┌─ RECORDS TO USE
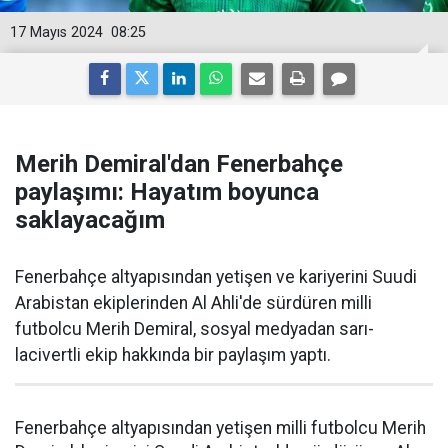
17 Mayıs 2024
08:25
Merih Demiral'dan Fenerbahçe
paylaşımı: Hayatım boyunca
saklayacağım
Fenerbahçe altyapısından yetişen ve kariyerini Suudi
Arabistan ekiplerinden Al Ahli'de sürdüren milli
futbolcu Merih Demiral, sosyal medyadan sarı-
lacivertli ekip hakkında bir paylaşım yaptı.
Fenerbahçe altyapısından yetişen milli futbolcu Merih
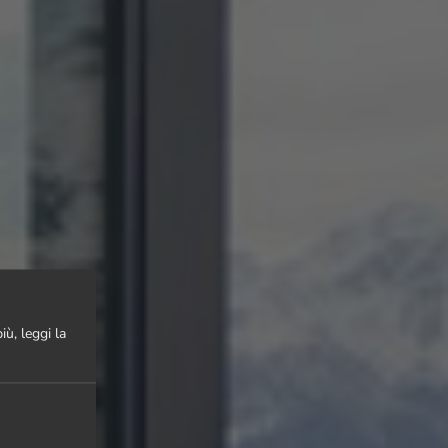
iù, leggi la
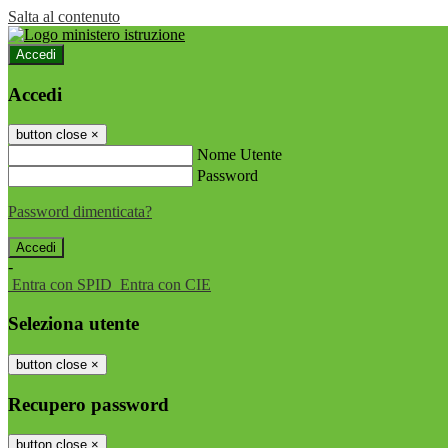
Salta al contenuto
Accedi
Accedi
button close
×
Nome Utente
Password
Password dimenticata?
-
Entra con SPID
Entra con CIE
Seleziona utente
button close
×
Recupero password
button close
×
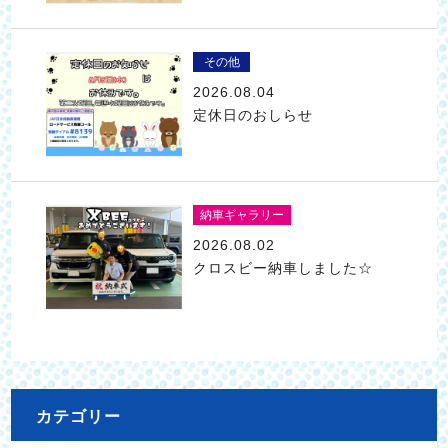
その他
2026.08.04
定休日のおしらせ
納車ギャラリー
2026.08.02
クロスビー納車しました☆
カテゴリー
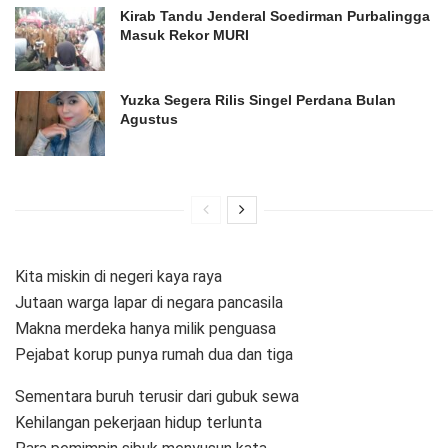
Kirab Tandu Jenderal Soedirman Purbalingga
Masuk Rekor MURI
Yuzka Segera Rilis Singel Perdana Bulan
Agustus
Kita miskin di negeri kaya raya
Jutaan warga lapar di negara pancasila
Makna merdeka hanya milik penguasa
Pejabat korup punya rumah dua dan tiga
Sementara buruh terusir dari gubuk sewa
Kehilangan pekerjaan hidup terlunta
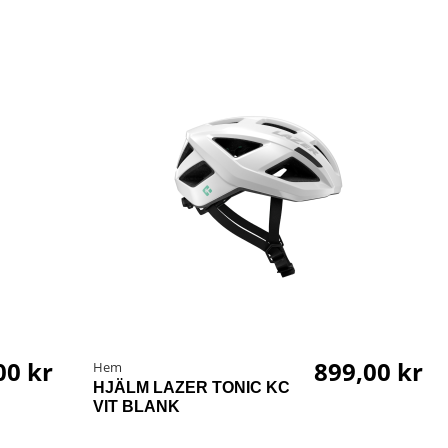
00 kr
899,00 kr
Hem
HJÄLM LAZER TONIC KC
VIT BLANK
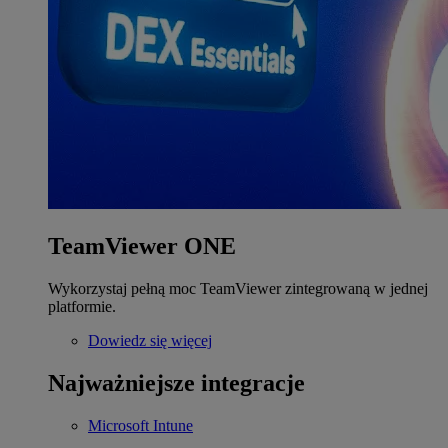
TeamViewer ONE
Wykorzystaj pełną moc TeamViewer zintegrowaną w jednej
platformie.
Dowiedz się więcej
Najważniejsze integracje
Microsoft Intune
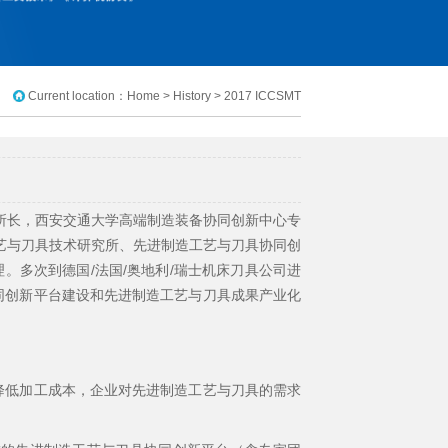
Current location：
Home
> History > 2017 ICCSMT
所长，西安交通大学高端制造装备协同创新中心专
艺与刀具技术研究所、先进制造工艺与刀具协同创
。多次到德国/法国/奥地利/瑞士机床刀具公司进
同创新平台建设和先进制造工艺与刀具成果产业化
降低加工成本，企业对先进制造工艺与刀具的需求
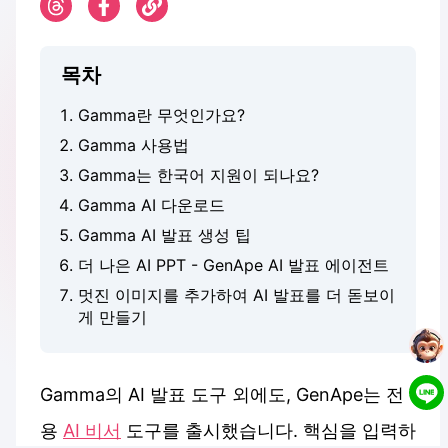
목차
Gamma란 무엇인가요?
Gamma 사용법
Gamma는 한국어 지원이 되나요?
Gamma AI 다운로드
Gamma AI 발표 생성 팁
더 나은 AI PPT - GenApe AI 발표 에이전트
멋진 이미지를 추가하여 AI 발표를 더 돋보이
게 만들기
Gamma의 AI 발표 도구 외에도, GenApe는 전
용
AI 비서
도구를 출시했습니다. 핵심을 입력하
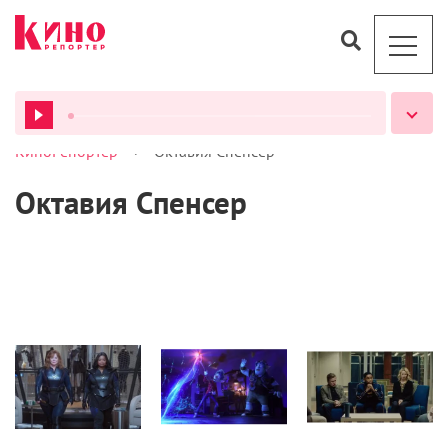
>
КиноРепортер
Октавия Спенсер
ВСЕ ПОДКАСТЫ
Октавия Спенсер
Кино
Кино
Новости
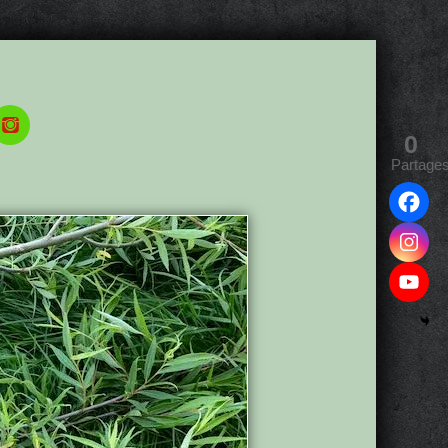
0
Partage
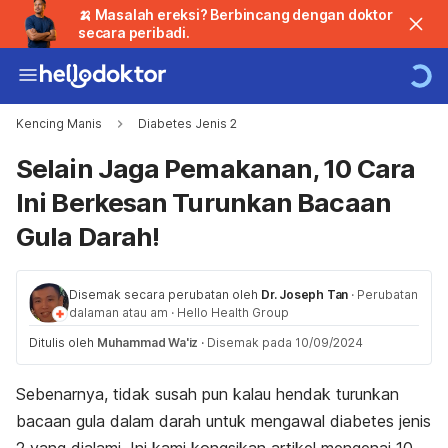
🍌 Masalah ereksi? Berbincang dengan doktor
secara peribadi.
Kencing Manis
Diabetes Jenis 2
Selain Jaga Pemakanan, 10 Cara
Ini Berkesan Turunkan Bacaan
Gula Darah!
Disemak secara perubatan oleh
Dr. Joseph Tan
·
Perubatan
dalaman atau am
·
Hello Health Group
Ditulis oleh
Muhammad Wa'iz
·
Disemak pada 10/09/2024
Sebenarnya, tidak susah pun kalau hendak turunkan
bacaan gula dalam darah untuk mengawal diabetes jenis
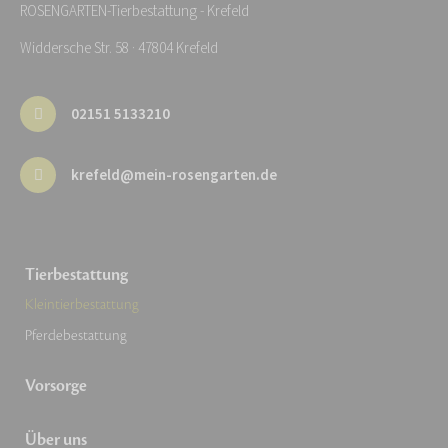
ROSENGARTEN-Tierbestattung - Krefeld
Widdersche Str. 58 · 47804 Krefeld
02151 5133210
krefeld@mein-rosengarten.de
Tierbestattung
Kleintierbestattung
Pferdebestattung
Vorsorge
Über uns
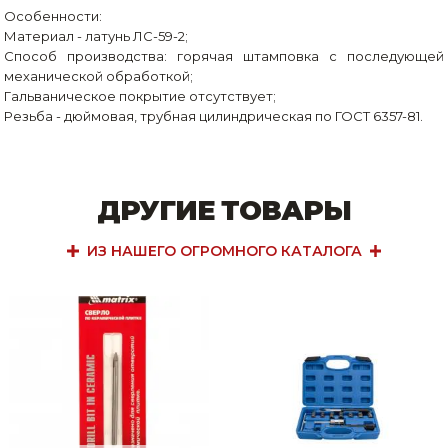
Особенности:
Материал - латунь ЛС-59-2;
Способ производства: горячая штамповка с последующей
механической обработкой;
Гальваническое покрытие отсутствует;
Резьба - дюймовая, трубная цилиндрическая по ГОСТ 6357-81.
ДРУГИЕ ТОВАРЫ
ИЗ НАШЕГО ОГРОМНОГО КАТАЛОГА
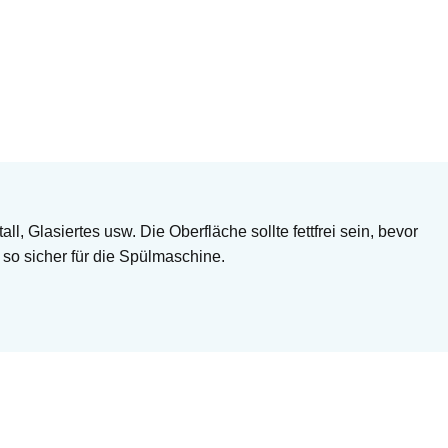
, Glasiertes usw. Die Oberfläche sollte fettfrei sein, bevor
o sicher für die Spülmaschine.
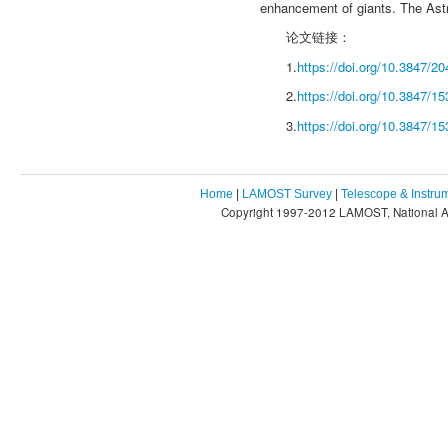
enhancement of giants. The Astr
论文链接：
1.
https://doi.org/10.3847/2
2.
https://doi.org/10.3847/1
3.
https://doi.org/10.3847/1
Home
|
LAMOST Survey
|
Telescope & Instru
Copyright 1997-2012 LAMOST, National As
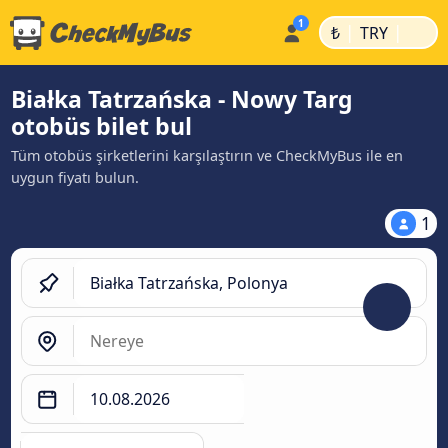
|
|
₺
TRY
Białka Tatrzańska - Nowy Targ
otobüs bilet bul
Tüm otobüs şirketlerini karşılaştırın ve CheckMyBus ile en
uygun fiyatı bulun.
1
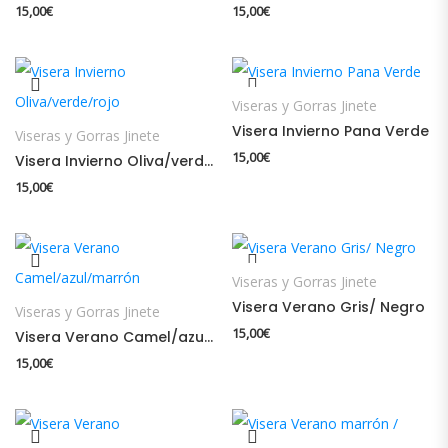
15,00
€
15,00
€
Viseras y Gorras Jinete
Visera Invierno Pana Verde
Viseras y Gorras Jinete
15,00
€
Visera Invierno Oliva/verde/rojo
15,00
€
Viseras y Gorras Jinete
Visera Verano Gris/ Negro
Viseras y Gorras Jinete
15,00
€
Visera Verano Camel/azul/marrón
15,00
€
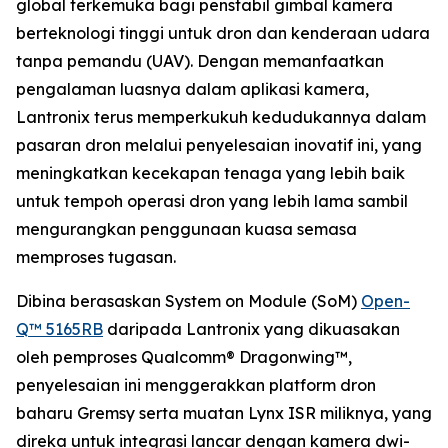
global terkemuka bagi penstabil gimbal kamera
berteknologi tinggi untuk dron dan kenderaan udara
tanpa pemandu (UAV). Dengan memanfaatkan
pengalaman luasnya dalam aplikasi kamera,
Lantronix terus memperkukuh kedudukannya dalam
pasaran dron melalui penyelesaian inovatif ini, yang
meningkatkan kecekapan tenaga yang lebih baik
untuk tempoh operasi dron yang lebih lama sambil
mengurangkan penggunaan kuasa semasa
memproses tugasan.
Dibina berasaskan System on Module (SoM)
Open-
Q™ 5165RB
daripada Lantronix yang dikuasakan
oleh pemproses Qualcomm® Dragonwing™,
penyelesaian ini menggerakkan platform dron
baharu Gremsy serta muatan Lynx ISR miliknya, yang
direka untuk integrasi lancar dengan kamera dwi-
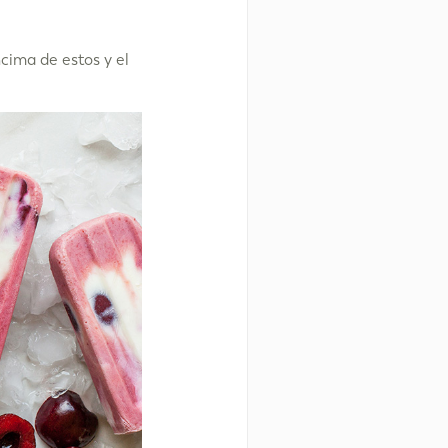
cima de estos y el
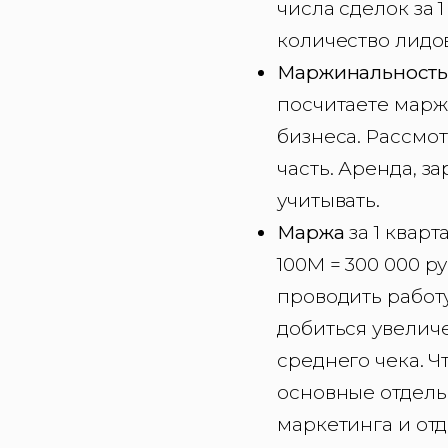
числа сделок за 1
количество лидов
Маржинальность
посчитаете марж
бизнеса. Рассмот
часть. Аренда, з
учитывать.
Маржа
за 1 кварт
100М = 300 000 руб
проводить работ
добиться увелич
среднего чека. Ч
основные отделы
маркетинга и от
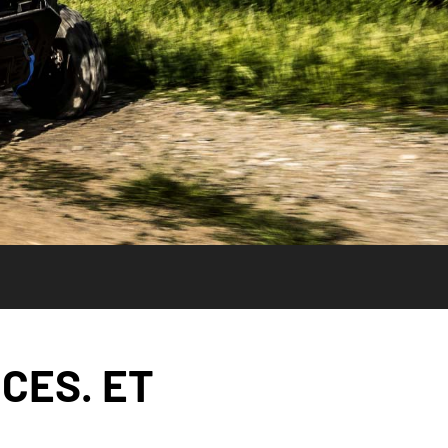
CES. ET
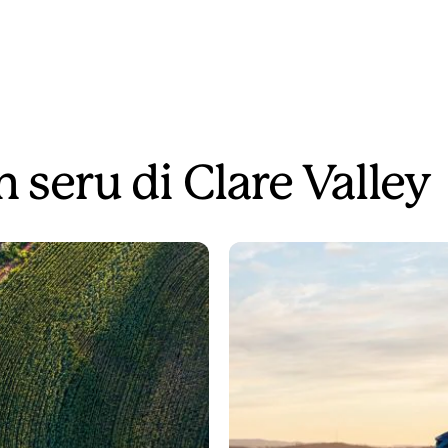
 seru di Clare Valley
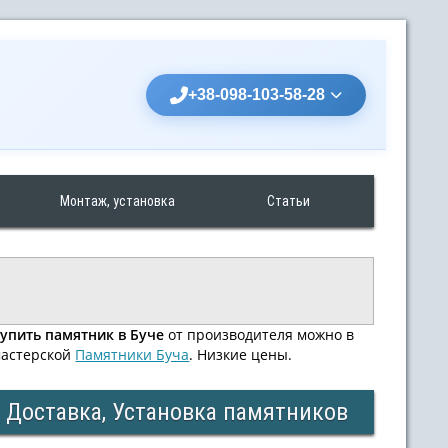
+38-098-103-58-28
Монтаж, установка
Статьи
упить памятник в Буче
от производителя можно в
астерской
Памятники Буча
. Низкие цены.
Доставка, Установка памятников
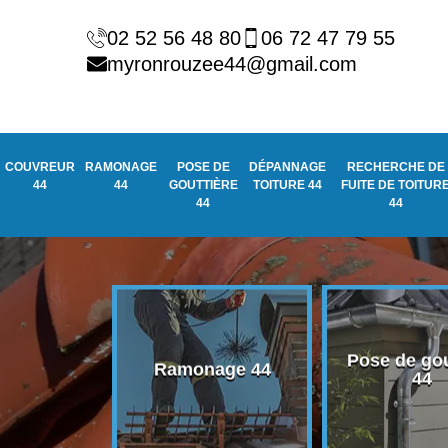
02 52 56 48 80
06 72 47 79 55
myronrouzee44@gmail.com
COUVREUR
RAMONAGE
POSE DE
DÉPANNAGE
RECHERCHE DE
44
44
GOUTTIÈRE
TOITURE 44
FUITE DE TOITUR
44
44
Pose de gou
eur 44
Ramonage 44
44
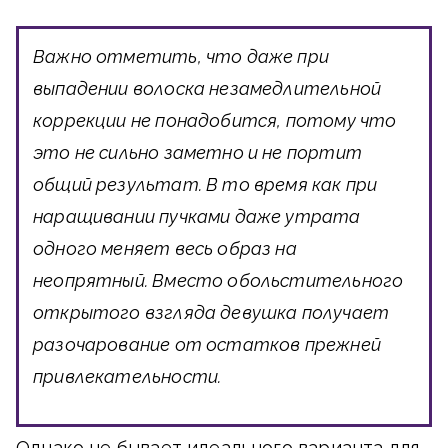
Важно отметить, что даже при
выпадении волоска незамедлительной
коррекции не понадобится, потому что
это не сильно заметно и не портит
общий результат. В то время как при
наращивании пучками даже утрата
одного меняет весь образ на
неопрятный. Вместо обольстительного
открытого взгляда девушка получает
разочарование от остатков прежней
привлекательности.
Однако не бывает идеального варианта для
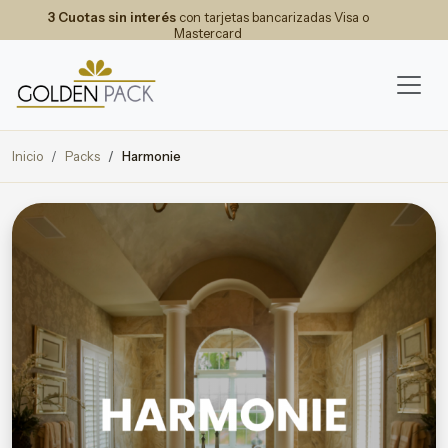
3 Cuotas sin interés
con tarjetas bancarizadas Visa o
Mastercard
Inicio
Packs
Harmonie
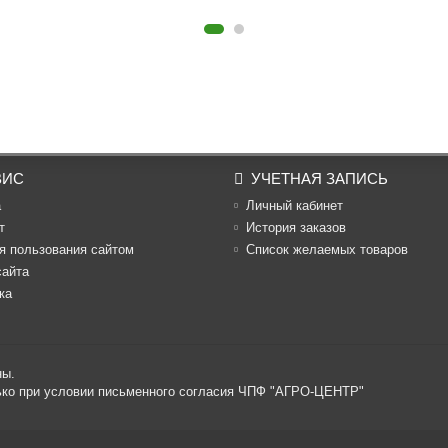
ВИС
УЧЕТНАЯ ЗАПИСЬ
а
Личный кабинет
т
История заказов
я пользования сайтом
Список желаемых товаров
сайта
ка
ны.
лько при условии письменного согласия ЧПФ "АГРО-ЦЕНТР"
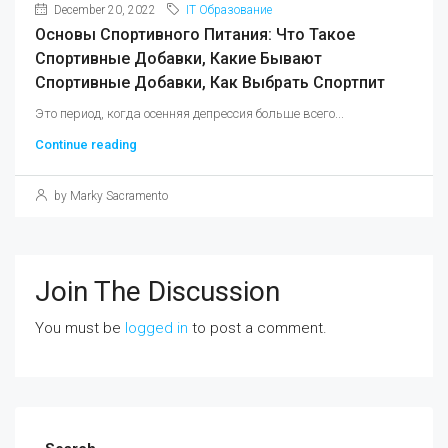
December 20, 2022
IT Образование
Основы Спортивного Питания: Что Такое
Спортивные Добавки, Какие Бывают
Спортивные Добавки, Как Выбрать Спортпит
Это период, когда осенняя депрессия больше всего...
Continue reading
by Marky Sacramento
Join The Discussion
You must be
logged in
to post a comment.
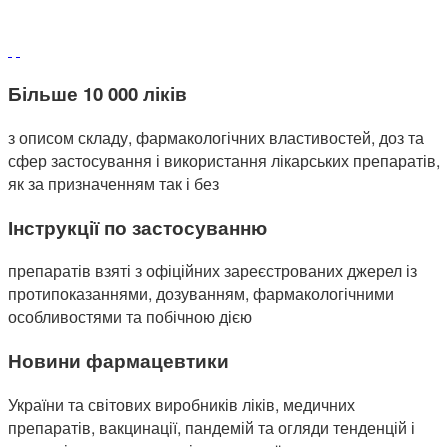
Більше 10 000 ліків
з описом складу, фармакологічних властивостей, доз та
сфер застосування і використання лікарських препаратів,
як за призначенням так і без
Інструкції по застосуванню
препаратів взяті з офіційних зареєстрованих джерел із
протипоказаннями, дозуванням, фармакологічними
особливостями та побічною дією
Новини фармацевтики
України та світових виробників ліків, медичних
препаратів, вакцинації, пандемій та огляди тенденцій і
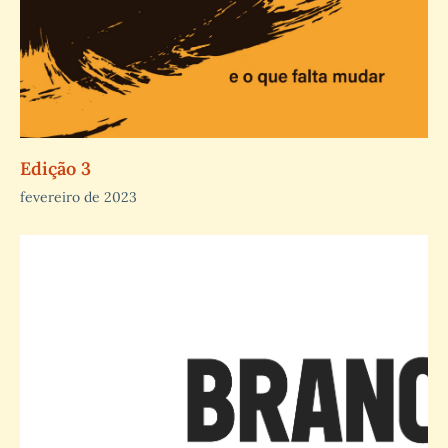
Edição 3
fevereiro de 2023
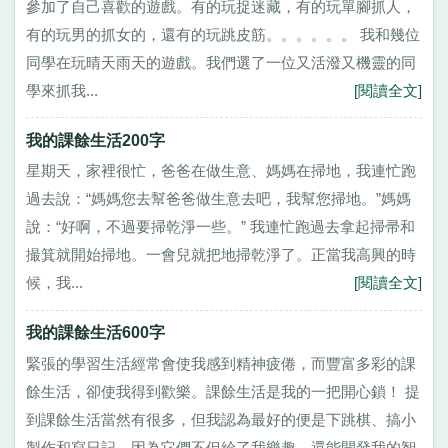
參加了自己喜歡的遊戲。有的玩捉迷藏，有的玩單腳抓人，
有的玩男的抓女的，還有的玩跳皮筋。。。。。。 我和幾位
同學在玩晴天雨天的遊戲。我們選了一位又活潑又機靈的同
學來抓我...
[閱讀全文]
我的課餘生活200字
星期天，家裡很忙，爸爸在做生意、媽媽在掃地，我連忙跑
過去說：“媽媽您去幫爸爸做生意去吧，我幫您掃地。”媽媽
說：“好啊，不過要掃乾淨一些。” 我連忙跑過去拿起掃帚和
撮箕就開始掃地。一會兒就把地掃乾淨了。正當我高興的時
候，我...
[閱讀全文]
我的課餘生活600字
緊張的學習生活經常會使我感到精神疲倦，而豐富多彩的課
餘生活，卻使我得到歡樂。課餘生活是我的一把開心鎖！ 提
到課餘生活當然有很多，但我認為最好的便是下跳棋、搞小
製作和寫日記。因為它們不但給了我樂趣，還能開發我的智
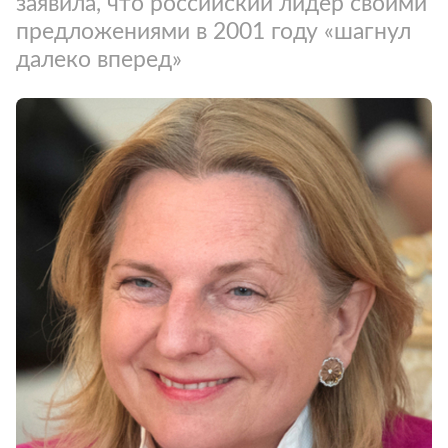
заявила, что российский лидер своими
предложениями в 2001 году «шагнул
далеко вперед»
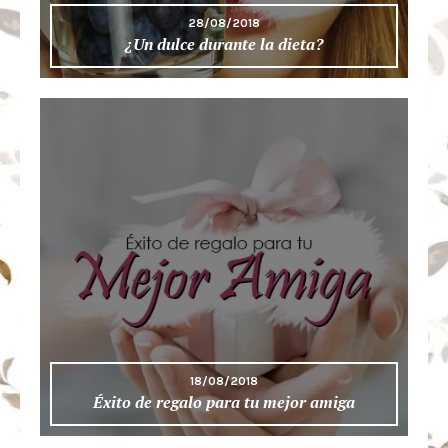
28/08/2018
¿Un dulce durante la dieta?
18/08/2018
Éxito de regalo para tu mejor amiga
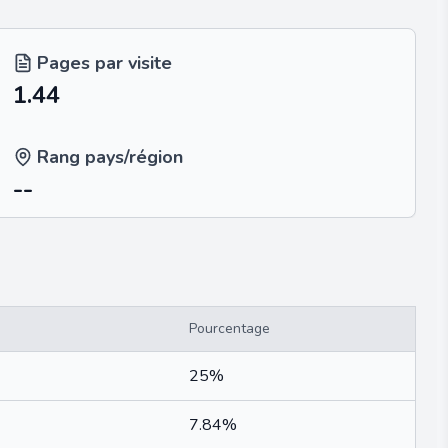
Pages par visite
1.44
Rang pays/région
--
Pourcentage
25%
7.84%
└─
THE PROBLEM: Reproduce every line from the start of the records through the line containing "降低加工成本，企业对先进制造工艺与刀具的需求", both ends included. Leave the pictures out.

WRITTEN SOLUTION:
17 Mayıs 2024
08:25
Merih Demiral'dan Fenerbahçe
paylaşımı: Hayatım boyunca
saklayacağım
Fenerbahçe altyapısından yetişen ve kariyerini Suudi
Arabistan ekiplerinden Al Ahli'de sürdüren milli
futbolcu Merih Demiral, sosyal medyadan sarı-
lacivertli ekip hakkında bir paylaşım yaptı.
Fenerbahçe altyapısından yetişen milli futbolcu Merih
iù, leggi la
Salta al contenuto
Accedi
Accedi
button close
×
Nome Utente
Password
Password dimenticata?
-
Entra con SPID
Entra con CIE
Seleziona utente
button close
×
Recupero password
button close
×
その他
2026.08.04
定休日のおしらせ
納車ギャラリー
2026.08.02
クロスビー納車しました☆
カテゴリー
Kirab Tandu Jenderal Soedirman Purbalingga
Masuk Rekor MURI
Yuzka Segera Rilis Singel Perdana Bulan
Agustus
Kita miskin di negeri kaya raya
Jutaan warga lapar di negara pancasila
Makna merdeka hanya milik penguasa
Pejabat korup punya rumah dua dan tiga
Sementara buruh terusir dari gubuk sewa
Kehilangan pekerjaan hidup terlunta
00 kr
899,00 kr
Hem
HJÄLM LAZER TONIC KC
VIT BLANK
TeamViewer ONE
Wykorzystaj pełną moc TeamViewer zintegrowaną w jednej
platformie.
Dowiedz się więcej
Najważniejsze integracje
Microsoft Intune
Current location：
Home
> History > 2017 ICCSMT
所长，西安交通大学高端制造装备协同创新中心专
艺与刀具技术研究所、先进制造工艺与刀具协同创
。多次到德国/法国/奥地利/瑞士机床刀具公司进
同创新平台建设和先进制造工艺与刀具成果产业化
降低加工成本，企业对先进制造工艺与刀具的需求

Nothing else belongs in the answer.